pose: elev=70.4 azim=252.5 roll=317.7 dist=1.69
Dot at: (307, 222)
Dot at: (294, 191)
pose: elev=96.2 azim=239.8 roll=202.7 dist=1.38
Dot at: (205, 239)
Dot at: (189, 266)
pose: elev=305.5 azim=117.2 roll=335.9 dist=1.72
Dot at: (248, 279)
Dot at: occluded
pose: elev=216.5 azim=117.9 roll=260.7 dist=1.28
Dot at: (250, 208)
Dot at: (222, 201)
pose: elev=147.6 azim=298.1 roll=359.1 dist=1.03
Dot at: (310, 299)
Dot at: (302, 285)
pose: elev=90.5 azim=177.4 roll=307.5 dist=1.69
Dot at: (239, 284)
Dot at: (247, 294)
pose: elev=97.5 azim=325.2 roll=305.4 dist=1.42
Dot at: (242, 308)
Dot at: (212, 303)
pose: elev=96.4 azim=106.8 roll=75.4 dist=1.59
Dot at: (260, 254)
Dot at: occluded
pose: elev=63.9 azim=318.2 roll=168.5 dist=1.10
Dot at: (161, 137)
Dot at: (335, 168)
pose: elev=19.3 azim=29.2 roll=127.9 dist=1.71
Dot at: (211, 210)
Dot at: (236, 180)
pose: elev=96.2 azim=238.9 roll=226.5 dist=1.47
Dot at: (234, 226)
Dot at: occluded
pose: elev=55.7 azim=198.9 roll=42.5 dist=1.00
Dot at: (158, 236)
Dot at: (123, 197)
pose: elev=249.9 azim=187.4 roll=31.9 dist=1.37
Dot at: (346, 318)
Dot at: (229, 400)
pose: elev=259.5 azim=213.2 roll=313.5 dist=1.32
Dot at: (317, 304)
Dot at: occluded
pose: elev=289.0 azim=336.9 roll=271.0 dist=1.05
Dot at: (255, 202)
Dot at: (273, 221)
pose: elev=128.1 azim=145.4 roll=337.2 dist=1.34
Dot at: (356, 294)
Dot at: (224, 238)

+ + + + +

*What to work on*. Reproduce the listing above verbatim, from its first line up to and including the line with "Dot at: (236, 180)".

*Full solution*.
pose: elev=70.4 azim=252.5 roll=317.7 dist=1.69
Dot at: (307, 222)
Dot at: (294, 191)
pose: elev=96.2 azim=239.8 roll=202.7 dist=1.38
Dot at: (205, 239)
Dot at: (189, 266)
pose: elev=305.5 azim=117.2 roll=335.9 dist=1.72
Dot at: (248, 279)
Dot at: occluded
pose: elev=216.5 azim=117.9 roll=260.7 dist=1.28
Dot at: (250, 208)
Dot at: (222, 201)
pose: elev=147.6 azim=298.1 roll=359.1 dist=1.03
Dot at: (310, 299)
Dot at: (302, 285)
pose: elev=90.5 azim=177.4 roll=307.5 dist=1.69
Dot at: (239, 284)
Dot at: (247, 294)
pose: elev=97.5 azim=325.2 roll=305.4 dist=1.42
Dot at: (242, 308)
Dot at: (212, 303)
pose: elev=96.4 azim=106.8 roll=75.4 dist=1.59
Dot at: (260, 254)
Dot at: occluded
pose: elev=63.9 azim=318.2 roll=168.5 dist=1.10
Dot at: (161, 137)
Dot at: (335, 168)
pose: elev=19.3 azim=29.2 roll=127.9 dist=1.71
Dot at: (211, 210)
Dot at: (236, 180)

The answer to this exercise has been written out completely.